> [Passage]:
= Beginning of Section =

Creative process engagement was assessed using the 11-item scale adopted from Zhang and Bartol [33]. Employees expressed to what extent they agreed with the rate of each behavior characterization when they confront creative tasks about environmental issues. A sample is “I spend considerable time try to understand the nature of the problem”, Cronbach’s alpha was 0.861.
The scale for green innovation strategy using 7-items was derived from Song and Yu [1]. Followers expressed to what extent they agreed with about green innovation strategy of the company (ICC1: 0.19; ICC2: 0.61). For example, “To what extent has your firm modified its business practices or operations to reduce energy consumption”, Cronbach’s alpha was 0.911.
The scale that measures green creativity was derived from 6-item scales developed by Chen and Chang [6], where supervisors score their followers’ green creativity. Cronbach’s alpha was 0.951. The whole conception of green creativity is reflected in this scale. A sample is "This member of the organization suggests new ways to achieve environmental goals".

= End of Section =

> [Explore the material]:
A: Please reproduce the passage on measurement scales between "Creative process engagement" and "alpha was 0.861.", inclusive.
B: Answer these questions from the passage on measurement scales:
(i) How many items are in the scale for creative process engagement?
(ii) What Cronbach's alpha is reported for the green innovation strategy scale?
(iii) Who scores the followers' green creativity?

> [Excerpted records]:
= Beginning of Section =

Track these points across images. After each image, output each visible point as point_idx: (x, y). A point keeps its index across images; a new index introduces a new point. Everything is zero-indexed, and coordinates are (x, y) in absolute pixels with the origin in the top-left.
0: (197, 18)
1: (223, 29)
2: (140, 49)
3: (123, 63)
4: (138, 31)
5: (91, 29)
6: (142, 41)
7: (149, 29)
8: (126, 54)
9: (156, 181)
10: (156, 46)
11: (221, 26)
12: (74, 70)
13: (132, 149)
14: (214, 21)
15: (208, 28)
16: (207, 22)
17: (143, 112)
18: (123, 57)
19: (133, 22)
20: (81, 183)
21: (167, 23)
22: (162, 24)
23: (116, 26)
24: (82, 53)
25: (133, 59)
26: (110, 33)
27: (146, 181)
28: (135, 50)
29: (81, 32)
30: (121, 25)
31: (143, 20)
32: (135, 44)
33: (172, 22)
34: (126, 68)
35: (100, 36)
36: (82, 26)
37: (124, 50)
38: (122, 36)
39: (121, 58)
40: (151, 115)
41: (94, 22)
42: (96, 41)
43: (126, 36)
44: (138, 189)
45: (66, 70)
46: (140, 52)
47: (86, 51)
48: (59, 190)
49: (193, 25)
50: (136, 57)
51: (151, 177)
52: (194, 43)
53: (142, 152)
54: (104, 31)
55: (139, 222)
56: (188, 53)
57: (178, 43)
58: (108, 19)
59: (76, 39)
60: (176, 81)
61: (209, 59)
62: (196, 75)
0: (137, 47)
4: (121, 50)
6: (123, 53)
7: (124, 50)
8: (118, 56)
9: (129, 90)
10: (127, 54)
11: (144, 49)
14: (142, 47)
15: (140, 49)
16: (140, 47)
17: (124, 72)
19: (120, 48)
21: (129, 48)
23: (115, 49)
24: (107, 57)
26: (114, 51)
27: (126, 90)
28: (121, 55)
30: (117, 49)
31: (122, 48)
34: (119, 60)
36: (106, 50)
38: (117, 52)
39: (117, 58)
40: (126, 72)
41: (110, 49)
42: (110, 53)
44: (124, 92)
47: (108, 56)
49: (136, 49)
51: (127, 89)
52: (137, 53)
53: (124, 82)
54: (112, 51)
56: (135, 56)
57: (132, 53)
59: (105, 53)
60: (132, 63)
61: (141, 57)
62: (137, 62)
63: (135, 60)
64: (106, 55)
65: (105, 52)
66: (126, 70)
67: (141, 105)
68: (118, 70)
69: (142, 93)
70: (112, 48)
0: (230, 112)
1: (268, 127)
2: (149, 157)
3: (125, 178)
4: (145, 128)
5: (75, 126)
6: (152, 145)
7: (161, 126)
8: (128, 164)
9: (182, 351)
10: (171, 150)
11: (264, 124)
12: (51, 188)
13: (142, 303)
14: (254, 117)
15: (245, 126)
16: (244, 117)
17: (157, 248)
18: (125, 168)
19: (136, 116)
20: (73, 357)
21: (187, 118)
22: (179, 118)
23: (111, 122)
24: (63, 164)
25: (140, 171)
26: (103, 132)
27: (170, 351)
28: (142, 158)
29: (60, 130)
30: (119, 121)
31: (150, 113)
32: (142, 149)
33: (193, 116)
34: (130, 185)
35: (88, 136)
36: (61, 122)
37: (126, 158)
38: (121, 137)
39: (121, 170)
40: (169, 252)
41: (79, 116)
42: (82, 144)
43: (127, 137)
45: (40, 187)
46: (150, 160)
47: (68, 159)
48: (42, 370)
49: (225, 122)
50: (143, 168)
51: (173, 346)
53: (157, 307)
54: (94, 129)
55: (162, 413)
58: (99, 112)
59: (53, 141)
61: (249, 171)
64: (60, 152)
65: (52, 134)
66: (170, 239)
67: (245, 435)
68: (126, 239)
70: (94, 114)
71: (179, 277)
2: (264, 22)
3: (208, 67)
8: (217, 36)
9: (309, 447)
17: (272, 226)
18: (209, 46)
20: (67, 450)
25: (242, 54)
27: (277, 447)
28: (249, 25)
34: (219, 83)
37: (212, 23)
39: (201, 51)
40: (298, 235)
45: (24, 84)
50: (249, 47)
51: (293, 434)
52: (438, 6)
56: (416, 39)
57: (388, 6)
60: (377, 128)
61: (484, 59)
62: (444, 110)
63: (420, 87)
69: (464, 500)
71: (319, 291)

= End of Section =

> [Written responses]:
A:
Creative process engagement was assessed using the 11-item scale adopted from Zhang and Bartol [33]. Employees expressed to what extent they agreed with the rate of each behavior characterization when they confront creative tasks about environmental issues. A sample is “I spend considerable time try to understand the nature of the problem”, Cronbach’s alpha was 0.861.

B:
(i) 11
(ii) 0.911
(iii) Supervisors